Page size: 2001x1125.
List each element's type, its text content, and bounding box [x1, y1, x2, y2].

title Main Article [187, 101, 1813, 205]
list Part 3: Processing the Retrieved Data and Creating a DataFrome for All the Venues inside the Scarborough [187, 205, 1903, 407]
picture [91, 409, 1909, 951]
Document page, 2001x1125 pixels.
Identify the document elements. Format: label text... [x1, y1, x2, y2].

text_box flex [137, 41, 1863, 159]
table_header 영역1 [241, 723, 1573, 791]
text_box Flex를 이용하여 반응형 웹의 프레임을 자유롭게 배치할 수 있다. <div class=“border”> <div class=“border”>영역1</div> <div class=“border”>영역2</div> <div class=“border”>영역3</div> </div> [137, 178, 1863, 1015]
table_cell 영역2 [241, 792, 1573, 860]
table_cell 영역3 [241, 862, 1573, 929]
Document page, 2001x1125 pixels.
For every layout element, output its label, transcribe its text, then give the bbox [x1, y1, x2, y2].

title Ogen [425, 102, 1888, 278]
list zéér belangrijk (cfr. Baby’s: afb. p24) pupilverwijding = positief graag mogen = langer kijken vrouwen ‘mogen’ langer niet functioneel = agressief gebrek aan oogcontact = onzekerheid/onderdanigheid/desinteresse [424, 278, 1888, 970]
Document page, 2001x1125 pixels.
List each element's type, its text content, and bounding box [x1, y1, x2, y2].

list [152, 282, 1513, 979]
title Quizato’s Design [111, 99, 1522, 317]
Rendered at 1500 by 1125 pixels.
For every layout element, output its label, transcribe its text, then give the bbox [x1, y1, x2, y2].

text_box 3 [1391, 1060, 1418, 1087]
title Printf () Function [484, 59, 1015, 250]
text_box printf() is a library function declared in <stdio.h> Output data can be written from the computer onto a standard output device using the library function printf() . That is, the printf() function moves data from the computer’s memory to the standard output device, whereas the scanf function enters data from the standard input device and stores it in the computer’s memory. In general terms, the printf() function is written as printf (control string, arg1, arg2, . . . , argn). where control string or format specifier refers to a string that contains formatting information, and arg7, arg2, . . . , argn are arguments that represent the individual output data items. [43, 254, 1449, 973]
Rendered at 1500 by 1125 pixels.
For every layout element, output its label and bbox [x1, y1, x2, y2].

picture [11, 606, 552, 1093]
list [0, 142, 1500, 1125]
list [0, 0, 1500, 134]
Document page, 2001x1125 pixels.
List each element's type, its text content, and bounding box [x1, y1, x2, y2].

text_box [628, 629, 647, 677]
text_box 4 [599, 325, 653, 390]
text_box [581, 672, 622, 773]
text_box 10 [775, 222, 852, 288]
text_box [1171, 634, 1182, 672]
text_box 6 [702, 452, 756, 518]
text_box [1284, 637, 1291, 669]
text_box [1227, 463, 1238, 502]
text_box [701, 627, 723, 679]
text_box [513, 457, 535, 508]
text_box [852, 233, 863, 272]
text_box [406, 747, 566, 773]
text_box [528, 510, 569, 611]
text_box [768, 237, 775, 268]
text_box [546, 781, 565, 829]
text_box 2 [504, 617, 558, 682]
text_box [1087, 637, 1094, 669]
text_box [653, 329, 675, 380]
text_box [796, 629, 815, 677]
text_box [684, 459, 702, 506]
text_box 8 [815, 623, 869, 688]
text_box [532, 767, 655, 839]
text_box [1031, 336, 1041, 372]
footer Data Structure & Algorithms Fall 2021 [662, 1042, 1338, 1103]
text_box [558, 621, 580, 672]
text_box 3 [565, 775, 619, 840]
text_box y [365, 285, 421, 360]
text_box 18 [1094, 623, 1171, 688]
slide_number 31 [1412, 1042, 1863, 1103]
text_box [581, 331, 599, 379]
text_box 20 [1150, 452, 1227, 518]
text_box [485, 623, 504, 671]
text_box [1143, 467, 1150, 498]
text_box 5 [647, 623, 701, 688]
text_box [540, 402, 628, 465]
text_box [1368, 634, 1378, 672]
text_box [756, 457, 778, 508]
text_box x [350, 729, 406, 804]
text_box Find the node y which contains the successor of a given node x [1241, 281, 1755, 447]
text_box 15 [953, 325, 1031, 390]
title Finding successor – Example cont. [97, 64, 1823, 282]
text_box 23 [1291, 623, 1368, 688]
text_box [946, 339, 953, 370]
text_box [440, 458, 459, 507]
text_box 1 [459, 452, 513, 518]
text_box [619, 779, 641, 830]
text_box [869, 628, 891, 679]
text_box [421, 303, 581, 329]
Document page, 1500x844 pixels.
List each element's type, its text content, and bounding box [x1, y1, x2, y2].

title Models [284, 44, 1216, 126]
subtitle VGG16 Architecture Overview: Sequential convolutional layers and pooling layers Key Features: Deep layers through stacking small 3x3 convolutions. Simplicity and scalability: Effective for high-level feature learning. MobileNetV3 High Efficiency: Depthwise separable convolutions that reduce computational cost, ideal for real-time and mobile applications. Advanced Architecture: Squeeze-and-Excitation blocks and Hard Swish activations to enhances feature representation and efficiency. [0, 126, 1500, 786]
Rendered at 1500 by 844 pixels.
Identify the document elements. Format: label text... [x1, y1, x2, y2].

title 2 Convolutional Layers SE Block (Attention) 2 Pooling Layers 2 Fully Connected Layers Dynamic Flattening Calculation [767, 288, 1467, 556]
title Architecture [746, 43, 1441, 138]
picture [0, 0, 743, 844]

----------

Repeat all of the material, exactly as it reads.

Page size: 2001x1125.
List each element's type, its text content, and bounding box [x1, y1, x2, y2].

title Main Article [187, 101, 1813, 205]
list Part 3: Processing the Retrieved Data and Creating a DataFrome for All the Venues inside the Scarborough [187, 205, 1903, 407]
picture [91, 409, 1909, 951]
Document page, 2001x1125 pixels.
Identify the document elements. Format: label text... [x1, y1, x2, y2].

text_box flex [137, 41, 1863, 159]
table_header 영역1 [241, 723, 1573, 791]
text_box Flex를 이용하여 반응형 웹의 프레임을 자유롭게 배치할 수 있다. <div class=“border”> <div class=“border”>영역1</div> <div class=“border”>영역2</div> <div class=“border”>영역3</div> </div> [137, 178, 1863, 1015]
table_cell 영역2 [241, 792, 1573, 860]
table_cell 영역3 [241, 862, 1573, 929]
Document page, 2001x1125 pixels.
For every layout element, output its label, transcribe its text, then give the bbox [x1, y1, x2, y2].

title Ogen [425, 102, 1888, 278]
list zéér belangrijk (cfr. Baby’s: afb. p24) pupilverwijding = positief graag mogen = langer kijken vrouwen ‘mogen’ langer niet functioneel = agressief gebrek aan oogcontact = onzekerheid/onderdanigheid/desinteresse [424, 278, 1888, 970]
Document page, 2001x1125 pixels.
List each element's type, its text content, and bounding box [x1, y1, x2, y2].

list [152, 282, 1513, 979]
title Quizato’s Design [111, 99, 1522, 317]
Rendered at 1500 by 1125 pixels.
For every layout element, output its label, transcribe its text, then give the bbox [x1, y1, x2, y2].

text_box 3 [1391, 1060, 1418, 1087]
title Printf () Function [484, 59, 1015, 250]
text_box printf() is a library function declared in <stdio.h> Output data can be written from the computer onto a standard output device using the library function printf() . That is, the printf() function moves data from the computer’s memory to the standard output device, whereas the scanf function enters data from the standard input device and stores it in the computer’s memory. In general terms, the printf() function is written as printf (control string, arg1, arg2, . . . , argn). where control string or format specifier refers to a string that contains formatting information, and arg7, arg2, . . . , argn are arguments that represent the individual output data items. [43, 254, 1449, 973]
Rendered at 1500 by 1125 pixels.
For every layout element, output its label and bbox [x1, y1, x2, y2].

picture [11, 606, 552, 1093]
list [0, 142, 1500, 1125]
list [0, 0, 1500, 134]
Document page, 2001x1125 pixels.
List each element's type, its text content, and bounding box [x1, y1, x2, y2].

text_box [628, 629, 647, 677]
text_box 4 [599, 325, 653, 390]
text_box [581, 672, 622, 773]
text_box 10 [775, 222, 852, 288]
text_box [1171, 634, 1182, 672]
text_box 6 [702, 452, 756, 518]
text_box [1284, 637, 1291, 669]
text_box [1227, 463, 1238, 502]
text_box [701, 627, 723, 679]
text_box [513, 457, 535, 508]
text_box [852, 233, 863, 272]
text_box [406, 747, 566, 773]
text_box [528, 510, 569, 611]
text_box [768, 237, 775, 268]
text_box [546, 781, 565, 829]
text_box 2 [504, 617, 558, 682]
text_box [1087, 637, 1094, 669]
text_box [653, 329, 675, 380]
text_box [796, 629, 815, 677]
text_box [684, 459, 702, 506]
text_box 8 [815, 623, 869, 688]
text_box [532, 767, 655, 839]
text_box [1031, 336, 1041, 372]
footer Data Structure & Algorithms Fall 2021 [662, 1042, 1338, 1103]
text_box [558, 621, 580, 672]
text_box 3 [565, 775, 619, 840]
text_box y [365, 285, 421, 360]
text_box 18 [1094, 623, 1171, 688]
slide_number 31 [1412, 1042, 1863, 1103]
text_box [581, 331, 599, 379]
text_box 20 [1150, 452, 1227, 518]
text_box [485, 623, 504, 671]
text_box [1143, 467, 1150, 498]
text_box 5 [647, 623, 701, 688]
text_box [540, 402, 628, 465]
text_box [1368, 634, 1378, 672]
text_box [756, 457, 778, 508]
text_box x [350, 729, 406, 804]
text_box Find the node y which contains the successor of a given node x [1241, 281, 1755, 447]
text_box 15 [953, 325, 1031, 390]
title Finding successor – Example cont. [97, 64, 1823, 282]
text_box 23 [1291, 623, 1368, 688]
text_box [946, 339, 953, 370]
text_box [440, 458, 459, 507]
text_box 1 [459, 452, 513, 518]
text_box [619, 779, 641, 830]
text_box [869, 628, 891, 679]
text_box [421, 303, 581, 329]
Document page, 1500x844 pixels.
List each element's type, its text content, and bounding box [x1, y1, x2, y2].

title Models [284, 44, 1216, 126]
subtitle VGG16 Architecture Overview: Sequential convolutional layers and pooling layers Key Features: Deep layers through stacking small 3x3 convolutions. Simplicity and scalability: Effective for high-level feature learning. MobileNetV3 High Efficiency: Depthwise separable convolutions that reduce computational cost, ideal for real-time and mobile applications. Advanced Architecture: Squeeze-and-Excitation blocks and Hard Swish activations to enhances feature representation and efficiency. [0, 126, 1500, 786]
Rendered at 1500 by 844 pixels.
Identify the document elements. Format: label text... [x1, y1, x2, y2].

title 2 Convolutional Layers SE Block (Attention) 2 Pooling Layers 2 Fully Connected Layers Dynamic Flattening Calculation [767, 288, 1467, 556]
title Architecture [746, 43, 1441, 138]
picture [0, 0, 743, 844]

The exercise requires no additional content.